Can you build wealth investing in Lego?
Toys may be a better investment than stocks or savings.
No matter where you grew up, if you were born after 1949, you or your friends most likely built and played with Lego sets and figurines. Fast-forward to the present day and these tiny, colourful bricks and pieces not only remain popular toys but are now valuable collectors items, with some kits worth hundreds and thousands of dollars.
Late last year, an analysis by British newspaper The Telegraph found the rate of return on Lego collectibles was significantly higher than investments favoured by savers on the Financial Times Stock Exchange (FTSE) 100 Index over the past 15 years.
The study revealed the value of the FTSE 100 at the end of 2015 was no higher than it was in February 2000, giving savers an average annual return of just 4.1% after dividend payouts.
In Australia, the rate of return on commodities such as gold and silver over the last 15 years (1999-2014) was 8.3% and 6% respectively, according to ABC Bullion.
In comparison, unopened, mint condition Lego sets have risen 12% each year since the Millennium.
The value of some second-hand discontinued sets has also increased, while newer sets, such as the popular Star Wars series, are returning even greater value - some released in 2014 sold for 36% more than the regular retail price.
Last year, Lego replaced Ferrari as independent valuer Brand Finance's "world's most powerful brand".
In 2011, after realising the profit margins vintage Lego sets and pieces were generating on seller's forums such as eBay, brothers Ed and Jeff Maciorowski launched Brickpicker, an online community that offers dedicated and detailed information, deals and assistance for Lego collectors and investors.
The site offers price guides, lot calculators, a brick index displaying the top performing sets on eBay over the past six months, brickfolios and inventory trackers.
In an interview with Inverse in March, Brickpicker co-founder Ed Maciorowski said that despite stiffer competition in recent years and a greater amount of inventory floating about, there are still sets which are returning huge margins over short periods.
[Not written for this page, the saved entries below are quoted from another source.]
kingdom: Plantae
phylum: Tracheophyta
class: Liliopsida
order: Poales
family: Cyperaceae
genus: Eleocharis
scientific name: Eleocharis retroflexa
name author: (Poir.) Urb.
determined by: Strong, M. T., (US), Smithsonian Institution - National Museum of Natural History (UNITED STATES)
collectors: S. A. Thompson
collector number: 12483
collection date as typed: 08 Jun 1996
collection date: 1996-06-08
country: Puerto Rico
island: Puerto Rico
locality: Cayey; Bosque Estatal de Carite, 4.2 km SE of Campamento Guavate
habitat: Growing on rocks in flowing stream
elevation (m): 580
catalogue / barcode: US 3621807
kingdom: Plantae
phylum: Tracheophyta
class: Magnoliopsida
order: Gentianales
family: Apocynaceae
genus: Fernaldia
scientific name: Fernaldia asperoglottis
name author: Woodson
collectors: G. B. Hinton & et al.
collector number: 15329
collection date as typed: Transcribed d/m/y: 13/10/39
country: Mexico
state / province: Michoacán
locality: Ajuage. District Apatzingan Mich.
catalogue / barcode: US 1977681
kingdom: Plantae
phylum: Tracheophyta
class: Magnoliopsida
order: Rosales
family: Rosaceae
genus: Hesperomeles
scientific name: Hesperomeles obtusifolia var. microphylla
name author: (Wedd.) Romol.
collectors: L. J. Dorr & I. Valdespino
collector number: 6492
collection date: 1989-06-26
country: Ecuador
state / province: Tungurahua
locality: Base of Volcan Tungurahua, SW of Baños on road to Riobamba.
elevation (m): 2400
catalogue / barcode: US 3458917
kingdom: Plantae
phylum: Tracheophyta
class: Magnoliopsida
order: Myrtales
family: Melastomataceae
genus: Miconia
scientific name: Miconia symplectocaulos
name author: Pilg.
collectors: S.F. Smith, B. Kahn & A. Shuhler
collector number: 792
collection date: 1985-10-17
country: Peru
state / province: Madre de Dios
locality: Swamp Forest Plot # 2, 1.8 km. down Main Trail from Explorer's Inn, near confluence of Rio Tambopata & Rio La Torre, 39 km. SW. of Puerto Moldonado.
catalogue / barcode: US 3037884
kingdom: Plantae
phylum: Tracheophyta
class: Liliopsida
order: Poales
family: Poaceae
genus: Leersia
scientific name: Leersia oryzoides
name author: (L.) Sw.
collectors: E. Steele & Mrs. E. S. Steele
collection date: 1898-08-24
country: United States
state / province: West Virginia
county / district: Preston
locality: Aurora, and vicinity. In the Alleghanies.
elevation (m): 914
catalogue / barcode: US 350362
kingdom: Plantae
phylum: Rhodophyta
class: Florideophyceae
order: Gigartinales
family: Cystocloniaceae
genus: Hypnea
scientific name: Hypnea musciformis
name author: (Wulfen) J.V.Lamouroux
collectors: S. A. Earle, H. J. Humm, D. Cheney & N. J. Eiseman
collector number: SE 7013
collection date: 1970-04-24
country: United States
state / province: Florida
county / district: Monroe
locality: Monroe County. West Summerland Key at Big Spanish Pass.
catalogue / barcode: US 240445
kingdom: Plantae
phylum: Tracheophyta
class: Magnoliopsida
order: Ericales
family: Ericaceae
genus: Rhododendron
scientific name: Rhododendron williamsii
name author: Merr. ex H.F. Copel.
For example, the Super Star Destroyer from the latest Star Wars film retailed at $US400 per set and now sells for around $US1,000, a little over a year later.
"It’s a huge set, it’s an awesome ship, so stuff like that will have longevity. But it will be harder to produce those superstars," Maciorowski said.
Although Lego sets rarely become outdated, given the ongoing brick design standardisation, Maciorowski said pre-2000 Lego packs aren’t worth a whole lot these days, unlike original classic comics.
He believes Lego is careful not to overproduce or re-release sets, allowing items to retain their value.
"Baseball cards got killed because they were just printing sheets of paper. There were millions of them, and there was technically no value to that anymore," he said.
"Here, this is plastic: For the most part they don’t fade, they don’t work differently, it’s a toy that never goes bad and they’re almost indestructible. It’s really hard to break a Lego piece! The mini figures all work together. That’s what’s great! It’s a commodity."
But investors beware! Buying up everything Lego won't necessarily turn you a profit in the future. A post on the Brickvesting Blog reveals a number of Lego products and themes, including Prince of Persia and The Lone Ranger, that proved so unpopular they're garnering less now than their original retail price.
Lego isn't the only shopping item to be considered a potentially sound investment. In the last five years, Chanel's Classic Flap Bag has seen a 71.92% increase in value. These figures make the bag one of the highest returning investments, outperforming the US housing market and the S&P 500.
Earlier this year, a rare collection of Australian Commonwealth coins dated 1910-1964 sold for more than $900,000 at auction, with many new records set for individual coins.